What is the breadth of the love of Jesus? It is a wideness of love that embraces the entire world! All people, in all places, in all times, can know the love of Jesus: “For God so loved the world, that he gave his only Son, that whoever believes in him should not perish but have eternal life” (John 3.16). You are not beyond the grasp of the love of Christ. His arms are sufficiently broad to hug and hold you. It does not matter your sin; what matters is your faith. Will you believe that Christ’s love is broad enough to encompass you?

Not only is it broad, but it is also a long love. What is the length of the love of Jesus? A love which stretches into eternity. The love of Christ does not save you today so that you can earn his favor and kindness tomorrow. The love of Jesus holds you forever and ever. How long is the love of Jesus? Too long for you to outlive; long for you to exhaust; too long for you to drain dry; so long that you will never come to its end.

Not only is it broad and long, but it is also high. What is the height of the love of Jesus? It is a love which reaches all the way to heaven. A love which carries sinners into the very presence of God! A long high enough to reach from the hell we deserve to the heaven we long for in the depth of our hearts.

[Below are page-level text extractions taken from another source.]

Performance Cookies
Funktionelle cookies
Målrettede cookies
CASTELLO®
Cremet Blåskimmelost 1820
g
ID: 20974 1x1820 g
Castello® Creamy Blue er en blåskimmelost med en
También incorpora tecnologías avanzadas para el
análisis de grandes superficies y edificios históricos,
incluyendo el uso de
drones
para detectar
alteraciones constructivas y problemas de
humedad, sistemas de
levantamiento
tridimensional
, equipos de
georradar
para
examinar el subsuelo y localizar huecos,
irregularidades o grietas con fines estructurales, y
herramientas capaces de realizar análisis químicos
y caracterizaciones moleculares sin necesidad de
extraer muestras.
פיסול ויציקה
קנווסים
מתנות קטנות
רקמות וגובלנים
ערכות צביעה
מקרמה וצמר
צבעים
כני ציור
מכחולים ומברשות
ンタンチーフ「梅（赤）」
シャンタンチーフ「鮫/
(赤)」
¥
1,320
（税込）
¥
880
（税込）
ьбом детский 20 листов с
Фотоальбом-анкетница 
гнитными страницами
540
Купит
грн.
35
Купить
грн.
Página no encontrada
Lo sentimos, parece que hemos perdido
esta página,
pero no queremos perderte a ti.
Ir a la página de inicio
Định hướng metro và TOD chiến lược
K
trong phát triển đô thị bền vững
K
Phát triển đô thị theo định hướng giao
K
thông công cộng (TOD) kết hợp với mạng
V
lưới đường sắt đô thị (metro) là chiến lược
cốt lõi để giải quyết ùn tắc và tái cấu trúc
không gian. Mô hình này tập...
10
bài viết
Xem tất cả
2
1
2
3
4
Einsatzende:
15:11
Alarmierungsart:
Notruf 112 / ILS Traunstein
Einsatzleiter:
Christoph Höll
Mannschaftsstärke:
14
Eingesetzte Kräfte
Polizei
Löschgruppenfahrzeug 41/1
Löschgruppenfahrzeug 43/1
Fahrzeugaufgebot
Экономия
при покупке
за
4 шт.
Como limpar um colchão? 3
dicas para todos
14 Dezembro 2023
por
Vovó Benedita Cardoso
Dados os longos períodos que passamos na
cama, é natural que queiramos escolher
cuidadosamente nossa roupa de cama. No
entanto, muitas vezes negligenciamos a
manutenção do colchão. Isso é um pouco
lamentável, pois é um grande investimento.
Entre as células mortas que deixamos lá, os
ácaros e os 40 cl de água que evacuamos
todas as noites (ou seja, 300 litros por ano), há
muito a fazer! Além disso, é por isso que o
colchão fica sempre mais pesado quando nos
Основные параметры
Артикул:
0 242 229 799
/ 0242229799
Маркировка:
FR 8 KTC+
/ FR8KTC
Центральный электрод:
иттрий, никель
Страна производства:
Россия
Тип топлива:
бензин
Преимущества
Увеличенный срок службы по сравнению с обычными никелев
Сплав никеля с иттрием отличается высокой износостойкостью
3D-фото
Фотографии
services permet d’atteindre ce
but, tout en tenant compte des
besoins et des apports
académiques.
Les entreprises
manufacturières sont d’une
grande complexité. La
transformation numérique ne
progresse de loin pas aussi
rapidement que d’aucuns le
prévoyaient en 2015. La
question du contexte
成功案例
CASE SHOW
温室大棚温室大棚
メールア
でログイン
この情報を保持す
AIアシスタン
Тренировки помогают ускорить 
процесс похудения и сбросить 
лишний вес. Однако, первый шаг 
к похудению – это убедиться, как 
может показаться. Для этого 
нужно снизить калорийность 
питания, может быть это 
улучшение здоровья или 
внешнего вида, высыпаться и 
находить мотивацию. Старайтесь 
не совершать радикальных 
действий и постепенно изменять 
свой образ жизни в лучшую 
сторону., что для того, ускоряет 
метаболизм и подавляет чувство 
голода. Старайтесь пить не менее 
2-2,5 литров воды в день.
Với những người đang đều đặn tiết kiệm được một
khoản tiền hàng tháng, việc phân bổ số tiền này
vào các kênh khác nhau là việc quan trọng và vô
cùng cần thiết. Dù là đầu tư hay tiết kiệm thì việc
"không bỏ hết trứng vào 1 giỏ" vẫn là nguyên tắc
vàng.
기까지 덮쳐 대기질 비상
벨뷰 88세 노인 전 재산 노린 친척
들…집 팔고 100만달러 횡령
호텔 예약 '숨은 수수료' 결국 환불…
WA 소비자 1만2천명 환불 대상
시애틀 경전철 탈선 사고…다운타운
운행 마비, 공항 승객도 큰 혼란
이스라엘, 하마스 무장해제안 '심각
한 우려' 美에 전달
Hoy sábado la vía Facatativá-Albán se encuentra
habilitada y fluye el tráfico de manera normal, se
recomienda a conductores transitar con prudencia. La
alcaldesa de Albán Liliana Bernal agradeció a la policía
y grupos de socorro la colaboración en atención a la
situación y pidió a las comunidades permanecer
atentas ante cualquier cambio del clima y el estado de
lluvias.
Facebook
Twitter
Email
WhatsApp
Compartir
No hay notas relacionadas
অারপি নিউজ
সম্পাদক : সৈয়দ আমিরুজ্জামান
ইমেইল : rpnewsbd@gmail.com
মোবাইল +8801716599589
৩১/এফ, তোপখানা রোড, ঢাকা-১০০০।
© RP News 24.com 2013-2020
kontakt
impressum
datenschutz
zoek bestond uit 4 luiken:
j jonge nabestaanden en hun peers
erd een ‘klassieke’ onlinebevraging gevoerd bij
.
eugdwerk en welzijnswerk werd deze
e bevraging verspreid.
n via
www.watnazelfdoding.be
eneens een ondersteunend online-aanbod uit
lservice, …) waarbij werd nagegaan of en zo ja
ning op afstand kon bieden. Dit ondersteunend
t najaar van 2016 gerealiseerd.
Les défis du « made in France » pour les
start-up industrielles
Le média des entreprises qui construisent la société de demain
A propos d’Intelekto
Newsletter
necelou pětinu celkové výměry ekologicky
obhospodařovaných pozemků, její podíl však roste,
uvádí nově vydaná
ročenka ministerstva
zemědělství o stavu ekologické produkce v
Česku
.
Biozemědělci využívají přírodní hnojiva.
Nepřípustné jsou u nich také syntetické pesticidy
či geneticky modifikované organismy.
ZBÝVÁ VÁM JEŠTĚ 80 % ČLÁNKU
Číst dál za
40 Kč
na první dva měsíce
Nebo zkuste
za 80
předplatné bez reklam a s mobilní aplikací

Not only is it broad and long and high, but it is also deep. What is the depth of the love of Jesus? It is a depth which loves all the way into the darkest recesses of your soul. Remember those areas you are afraid will one day come to light? The sins and attitudes and motives which embarrass you and make you fearful of ever knowing God’s favor? His love is deep enough to cover them.

Broad, long, high and deep—this is the love of Jesus!

4. Conclusion

God wants each of us to know that love, so that we will be filled with the fullness of God. God’s fullness comes to us, not by church membership, officer ordination or preaching of sermons, but by the love of Jesus. God provides, we receive this by faith. Just as we do the Lord’s Supper.